La publicité non autorisée associée à des événements de portée nationale ou internationale est communément appelée « ambush marketing » ; elle désigne le comportement non autorisé de ceux qui associent leur marque à un événement international dans le seul but d'exploiter sa couverture médiatique sans en supporter les coûts de parrainage.

Le marketing sauvage entraîne non seulement une tromperie du public – qui associera la marque illégalement liée à l'événement à l'événement lui-même –, mais aussi un lien parasitaire avec les véritables sponsors de l'événement, et peut constituer une violation des règles protégeant contre la concurrence déloyale (art. 2598 du Code civil) et garantissant la loyauté de la communication publicitaire (décret législatif n° 145 du 2 août 2007 et Code d'autodiscipline publicitaire).

En particulier, le règlement interdit les activités suivantes :

  1. la création d'un lien indirect entre une marque ou un autre signe distinctif et l'un des événements, de nature à induire le public en erreur quant à l'identité des sponsors officiels ;
  2. prétendre à tort, dans sa publicité, être le sponsor officiel de l'un de ces événements ; ou
  3. la promotion de sa propre marque ou de tout autre signe distinctif, par le biais de toute action non autorisée par l'organisateur, susceptible d'attirer l'attention du public, menée à l'occasion de l'un des événements, et susceptible de donner au public l'impression erronée que l'auteur de ce comportement est le sponsor de l'événement sportif ou de l'exposition en question
  4. la vente et la publicité de produits ou de services portant, même partiellement, le logo d'un événement sportif ou d'une manifestation, ou tout autre signe distinctif susceptible d'induire le public en erreur quant à ce logo et de créer l'impression erronée d'un lien quelconque avec l'événement ou son organisateur.

Selon la manière dont il est mis en œuvre, le marketing d'embuscade est généralement classé en : « embuscade insurrectionnelle », qui consiste à organiser des initiatives surprises à proximité de l'événement ; « embuscade prédatrice », qui utilise des signes distinctifs en lien avec l'événement ou y faisant indirectement référence ; « embuscade de saturation », qui occupe tout l'espace publicitaire restant après celui utilisé par les sponsors officiels.

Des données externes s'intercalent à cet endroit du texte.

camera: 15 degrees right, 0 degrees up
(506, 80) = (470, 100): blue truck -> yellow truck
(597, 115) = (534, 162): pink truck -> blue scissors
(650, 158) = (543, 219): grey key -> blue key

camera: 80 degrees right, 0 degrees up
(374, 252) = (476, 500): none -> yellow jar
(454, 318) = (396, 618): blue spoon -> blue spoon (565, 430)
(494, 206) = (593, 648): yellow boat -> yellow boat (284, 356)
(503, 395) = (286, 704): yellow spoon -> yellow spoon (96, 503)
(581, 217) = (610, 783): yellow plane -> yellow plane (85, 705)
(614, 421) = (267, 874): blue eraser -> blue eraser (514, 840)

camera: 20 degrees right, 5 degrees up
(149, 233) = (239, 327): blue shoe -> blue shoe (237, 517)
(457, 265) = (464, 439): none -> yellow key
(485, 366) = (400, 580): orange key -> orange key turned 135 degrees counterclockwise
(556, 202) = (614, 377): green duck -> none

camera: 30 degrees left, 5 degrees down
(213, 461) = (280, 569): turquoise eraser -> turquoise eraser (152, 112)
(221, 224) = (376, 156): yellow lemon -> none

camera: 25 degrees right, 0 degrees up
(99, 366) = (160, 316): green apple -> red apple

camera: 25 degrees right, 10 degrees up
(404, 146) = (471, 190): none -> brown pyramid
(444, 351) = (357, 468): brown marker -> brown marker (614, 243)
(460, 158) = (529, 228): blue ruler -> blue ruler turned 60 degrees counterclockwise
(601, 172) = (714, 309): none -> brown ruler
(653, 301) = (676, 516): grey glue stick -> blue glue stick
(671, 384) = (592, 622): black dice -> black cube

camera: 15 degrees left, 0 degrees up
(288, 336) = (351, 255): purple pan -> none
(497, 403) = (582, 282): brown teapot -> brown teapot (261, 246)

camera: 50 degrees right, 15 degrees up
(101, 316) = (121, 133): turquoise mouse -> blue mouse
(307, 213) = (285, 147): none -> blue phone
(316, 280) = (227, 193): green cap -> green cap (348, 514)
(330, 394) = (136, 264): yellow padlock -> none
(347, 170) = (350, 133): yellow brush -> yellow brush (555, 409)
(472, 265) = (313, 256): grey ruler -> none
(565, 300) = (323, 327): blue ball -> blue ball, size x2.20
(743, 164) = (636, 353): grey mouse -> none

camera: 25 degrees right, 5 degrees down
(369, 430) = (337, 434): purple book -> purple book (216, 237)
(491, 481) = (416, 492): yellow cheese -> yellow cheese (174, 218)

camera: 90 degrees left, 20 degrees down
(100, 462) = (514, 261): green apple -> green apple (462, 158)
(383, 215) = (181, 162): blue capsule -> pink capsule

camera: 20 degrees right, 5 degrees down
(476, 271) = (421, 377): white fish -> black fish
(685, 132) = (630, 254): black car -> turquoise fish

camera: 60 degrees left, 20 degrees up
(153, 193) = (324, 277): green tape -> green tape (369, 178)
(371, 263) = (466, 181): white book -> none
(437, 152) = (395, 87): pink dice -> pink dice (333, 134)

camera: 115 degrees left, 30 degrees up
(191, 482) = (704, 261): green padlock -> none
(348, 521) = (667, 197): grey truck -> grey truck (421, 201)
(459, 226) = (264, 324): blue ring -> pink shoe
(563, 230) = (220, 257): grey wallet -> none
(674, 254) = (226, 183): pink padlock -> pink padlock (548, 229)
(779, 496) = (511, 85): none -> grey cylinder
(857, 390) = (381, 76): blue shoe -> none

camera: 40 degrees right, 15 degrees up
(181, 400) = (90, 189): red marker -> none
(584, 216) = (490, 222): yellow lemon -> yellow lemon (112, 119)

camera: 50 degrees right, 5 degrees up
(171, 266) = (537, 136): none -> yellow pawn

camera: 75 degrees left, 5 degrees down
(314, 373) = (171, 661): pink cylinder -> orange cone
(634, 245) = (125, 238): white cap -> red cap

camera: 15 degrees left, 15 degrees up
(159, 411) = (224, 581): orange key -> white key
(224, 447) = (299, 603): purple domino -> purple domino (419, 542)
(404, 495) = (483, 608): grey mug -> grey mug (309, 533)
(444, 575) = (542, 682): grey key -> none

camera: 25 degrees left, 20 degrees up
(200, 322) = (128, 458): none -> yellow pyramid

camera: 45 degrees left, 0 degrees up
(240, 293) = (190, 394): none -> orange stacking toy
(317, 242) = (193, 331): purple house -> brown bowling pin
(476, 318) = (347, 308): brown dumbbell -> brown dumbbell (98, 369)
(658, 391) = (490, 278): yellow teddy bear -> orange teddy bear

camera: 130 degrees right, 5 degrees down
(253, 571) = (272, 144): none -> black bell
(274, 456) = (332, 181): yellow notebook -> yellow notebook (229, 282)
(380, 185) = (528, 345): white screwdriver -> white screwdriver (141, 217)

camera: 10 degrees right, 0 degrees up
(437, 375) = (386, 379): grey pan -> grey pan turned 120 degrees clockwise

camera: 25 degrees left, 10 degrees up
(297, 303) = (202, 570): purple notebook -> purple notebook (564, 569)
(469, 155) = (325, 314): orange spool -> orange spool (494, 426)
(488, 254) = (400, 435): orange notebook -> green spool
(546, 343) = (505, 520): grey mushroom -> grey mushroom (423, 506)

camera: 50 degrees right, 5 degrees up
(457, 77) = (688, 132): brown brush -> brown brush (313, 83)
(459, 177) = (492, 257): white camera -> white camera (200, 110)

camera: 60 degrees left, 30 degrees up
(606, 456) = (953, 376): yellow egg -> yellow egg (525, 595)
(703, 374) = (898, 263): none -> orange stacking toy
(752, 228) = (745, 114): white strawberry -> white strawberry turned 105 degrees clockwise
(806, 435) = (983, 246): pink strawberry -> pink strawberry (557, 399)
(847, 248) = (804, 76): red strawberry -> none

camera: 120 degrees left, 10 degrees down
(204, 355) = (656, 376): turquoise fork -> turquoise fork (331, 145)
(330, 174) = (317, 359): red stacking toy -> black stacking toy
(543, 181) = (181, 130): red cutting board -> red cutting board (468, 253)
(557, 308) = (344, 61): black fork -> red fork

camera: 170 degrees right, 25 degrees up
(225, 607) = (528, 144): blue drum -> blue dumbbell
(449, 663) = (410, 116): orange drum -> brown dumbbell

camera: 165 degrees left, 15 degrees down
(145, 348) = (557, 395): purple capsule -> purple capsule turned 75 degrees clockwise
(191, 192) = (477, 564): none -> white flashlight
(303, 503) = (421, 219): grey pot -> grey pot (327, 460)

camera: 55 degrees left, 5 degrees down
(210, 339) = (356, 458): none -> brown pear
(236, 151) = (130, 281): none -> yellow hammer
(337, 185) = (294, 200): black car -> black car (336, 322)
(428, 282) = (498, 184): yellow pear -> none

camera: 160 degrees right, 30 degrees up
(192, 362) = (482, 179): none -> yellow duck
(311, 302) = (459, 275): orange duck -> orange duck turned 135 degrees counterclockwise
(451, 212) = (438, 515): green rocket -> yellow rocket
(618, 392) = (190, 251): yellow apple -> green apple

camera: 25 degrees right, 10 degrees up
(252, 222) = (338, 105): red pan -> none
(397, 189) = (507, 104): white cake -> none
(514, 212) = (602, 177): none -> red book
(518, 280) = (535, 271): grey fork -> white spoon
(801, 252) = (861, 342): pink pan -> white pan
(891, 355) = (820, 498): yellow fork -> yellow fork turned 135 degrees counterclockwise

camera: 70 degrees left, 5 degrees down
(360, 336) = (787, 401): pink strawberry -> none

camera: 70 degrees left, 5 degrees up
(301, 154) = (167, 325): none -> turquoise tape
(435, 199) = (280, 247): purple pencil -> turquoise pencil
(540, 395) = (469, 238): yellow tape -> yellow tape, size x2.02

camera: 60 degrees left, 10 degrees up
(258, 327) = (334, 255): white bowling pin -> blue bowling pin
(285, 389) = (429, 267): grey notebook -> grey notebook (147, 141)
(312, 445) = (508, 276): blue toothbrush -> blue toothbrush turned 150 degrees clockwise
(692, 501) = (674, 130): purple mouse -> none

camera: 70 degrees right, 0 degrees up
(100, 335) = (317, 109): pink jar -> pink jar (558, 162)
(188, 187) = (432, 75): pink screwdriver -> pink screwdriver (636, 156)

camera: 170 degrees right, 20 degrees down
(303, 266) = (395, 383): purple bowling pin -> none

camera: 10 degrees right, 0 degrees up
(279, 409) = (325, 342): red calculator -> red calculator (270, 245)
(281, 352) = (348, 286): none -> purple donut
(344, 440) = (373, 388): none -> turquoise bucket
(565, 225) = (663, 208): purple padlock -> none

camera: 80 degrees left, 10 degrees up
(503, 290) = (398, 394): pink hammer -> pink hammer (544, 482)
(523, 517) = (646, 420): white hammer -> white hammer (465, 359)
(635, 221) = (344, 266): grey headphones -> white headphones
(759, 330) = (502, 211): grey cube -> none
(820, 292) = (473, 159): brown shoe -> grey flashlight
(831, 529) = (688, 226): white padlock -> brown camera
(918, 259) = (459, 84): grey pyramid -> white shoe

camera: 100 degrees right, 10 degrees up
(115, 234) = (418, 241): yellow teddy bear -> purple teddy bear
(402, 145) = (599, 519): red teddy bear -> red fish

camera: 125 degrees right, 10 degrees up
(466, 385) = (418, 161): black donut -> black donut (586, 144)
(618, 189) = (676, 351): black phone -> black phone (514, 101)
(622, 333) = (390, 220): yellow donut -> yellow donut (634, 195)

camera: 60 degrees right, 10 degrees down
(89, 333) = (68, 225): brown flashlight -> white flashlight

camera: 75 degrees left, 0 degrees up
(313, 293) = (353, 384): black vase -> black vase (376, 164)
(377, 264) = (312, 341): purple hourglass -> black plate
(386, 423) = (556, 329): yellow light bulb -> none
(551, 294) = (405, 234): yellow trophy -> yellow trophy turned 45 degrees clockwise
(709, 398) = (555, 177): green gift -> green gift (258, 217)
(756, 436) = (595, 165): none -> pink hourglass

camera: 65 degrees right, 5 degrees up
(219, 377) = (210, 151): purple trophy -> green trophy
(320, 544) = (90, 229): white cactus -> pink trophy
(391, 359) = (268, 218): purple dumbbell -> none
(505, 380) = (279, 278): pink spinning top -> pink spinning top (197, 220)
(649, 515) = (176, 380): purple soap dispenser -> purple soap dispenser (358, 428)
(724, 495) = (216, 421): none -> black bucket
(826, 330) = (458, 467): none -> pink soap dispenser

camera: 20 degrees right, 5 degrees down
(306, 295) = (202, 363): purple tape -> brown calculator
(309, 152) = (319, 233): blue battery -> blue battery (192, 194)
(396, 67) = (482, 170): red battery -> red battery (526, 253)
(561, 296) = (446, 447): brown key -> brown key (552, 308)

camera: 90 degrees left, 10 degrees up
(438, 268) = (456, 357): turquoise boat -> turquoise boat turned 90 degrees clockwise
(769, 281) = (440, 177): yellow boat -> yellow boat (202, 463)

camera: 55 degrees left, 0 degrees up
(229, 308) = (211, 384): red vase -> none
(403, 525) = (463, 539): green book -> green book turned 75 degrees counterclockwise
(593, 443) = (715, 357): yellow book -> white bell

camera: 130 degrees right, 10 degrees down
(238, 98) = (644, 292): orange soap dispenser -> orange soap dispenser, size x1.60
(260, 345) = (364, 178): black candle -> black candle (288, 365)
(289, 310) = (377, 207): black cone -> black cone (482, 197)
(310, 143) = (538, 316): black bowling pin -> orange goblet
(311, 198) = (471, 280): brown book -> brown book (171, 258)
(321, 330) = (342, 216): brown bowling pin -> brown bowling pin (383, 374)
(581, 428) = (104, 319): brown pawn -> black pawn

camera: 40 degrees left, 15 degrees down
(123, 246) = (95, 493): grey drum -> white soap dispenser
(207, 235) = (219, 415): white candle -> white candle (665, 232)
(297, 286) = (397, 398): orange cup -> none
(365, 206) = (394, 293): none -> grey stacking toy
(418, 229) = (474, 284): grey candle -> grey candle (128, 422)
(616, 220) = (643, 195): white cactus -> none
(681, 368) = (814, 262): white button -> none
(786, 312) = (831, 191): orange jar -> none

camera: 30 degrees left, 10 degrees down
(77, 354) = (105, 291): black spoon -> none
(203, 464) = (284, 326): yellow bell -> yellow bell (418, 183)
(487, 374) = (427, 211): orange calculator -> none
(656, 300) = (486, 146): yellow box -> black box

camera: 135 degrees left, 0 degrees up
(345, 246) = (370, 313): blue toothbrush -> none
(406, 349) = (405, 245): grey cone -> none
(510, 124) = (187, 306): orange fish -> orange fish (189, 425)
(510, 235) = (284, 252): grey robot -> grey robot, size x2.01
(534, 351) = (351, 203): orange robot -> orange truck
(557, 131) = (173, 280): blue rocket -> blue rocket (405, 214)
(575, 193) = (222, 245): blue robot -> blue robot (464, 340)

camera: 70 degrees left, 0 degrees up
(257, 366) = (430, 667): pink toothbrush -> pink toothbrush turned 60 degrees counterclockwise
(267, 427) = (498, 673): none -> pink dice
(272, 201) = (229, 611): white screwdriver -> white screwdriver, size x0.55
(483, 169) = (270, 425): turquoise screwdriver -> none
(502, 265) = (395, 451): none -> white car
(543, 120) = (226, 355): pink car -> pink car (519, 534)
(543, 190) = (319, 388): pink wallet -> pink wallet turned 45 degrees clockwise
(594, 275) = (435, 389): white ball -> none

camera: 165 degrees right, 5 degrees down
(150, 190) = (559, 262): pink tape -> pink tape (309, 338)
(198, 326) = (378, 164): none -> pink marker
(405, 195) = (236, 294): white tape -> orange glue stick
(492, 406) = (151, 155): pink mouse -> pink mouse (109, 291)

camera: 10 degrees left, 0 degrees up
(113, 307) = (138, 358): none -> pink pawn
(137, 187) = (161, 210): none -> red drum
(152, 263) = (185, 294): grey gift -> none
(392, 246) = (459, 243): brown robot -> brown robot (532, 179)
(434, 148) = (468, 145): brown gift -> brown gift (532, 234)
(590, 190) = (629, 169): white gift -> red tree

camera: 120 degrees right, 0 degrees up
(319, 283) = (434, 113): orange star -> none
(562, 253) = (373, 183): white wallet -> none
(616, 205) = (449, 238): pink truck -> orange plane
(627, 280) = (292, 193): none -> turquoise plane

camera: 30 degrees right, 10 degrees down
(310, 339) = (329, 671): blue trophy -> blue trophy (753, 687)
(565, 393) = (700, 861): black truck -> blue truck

D'un point de vue temporel, ces interdictions s'appliquent à compter du 90e jour précédant la date officielle de début de la manifestation sportive ou de l'événement, jusqu'au 90e jour suivant sa fin ; toutefois, d'un point de vue opérationnel, les contrats de parrainage conclus avec des athlètes, des équipes et des participants à ces manifestations sont exclus de cette règle.

L'autorité chargée de constater et de sanctionner les pratiques de marketing parasitaire est l'Autorité de la concurrence (AGCM), qui peut infliger des amendes administratives allant de 100 000 euros à 2,5 millions d'euros, selon les cas.

Récemment, c'est précisément l'AGCM qui a traité une affaire de marketing sauvage liée à la Coupe de l'UEFA 2020, allant jusqu'à infliger une amende de 100 000 euros à la plateforme de commerce électronique Zalando SE (« Zalando ») pour violation de l'article 10, paragraphes 1 et 2, lettre a), du décret-loi n° 16 du 11 mars 2020.

L'accord contesté prévoyait l'affichage, sur la place de Rome où avait été aménagée la zone officielle de l'Euro 2020, d'une affiche posant la question « Qui sera le vainqueur ? », accompagnée des logos de Zalando apposés sur un maillot de football flanqué des drapeaux des équipes nationales participant à l'Euro 2020.

Cette publicité a été jugée illicite par l'AGCM, car l'affiche de Zalando était susceptible de faire croire aux consommateurs que Zalando était un partenaire agréé de l'événement, dans la mesure où elle établissait un lien indu entre Zalando et l'événement dont elle n'était pas le sponsor officiel.

Dans sa décision, l'AGCM a pris soin d'examiner l'ensemble des circonstances de l'affaire ; par conséquent, dans la perspective des prochains Jeux olympiques d'hiver, il est primordial que les entreprises évaluent soigneusement leurs campagnes de marketing avant de se retrouver accidentellement en situation de violation de la réglementation en matière de publicité.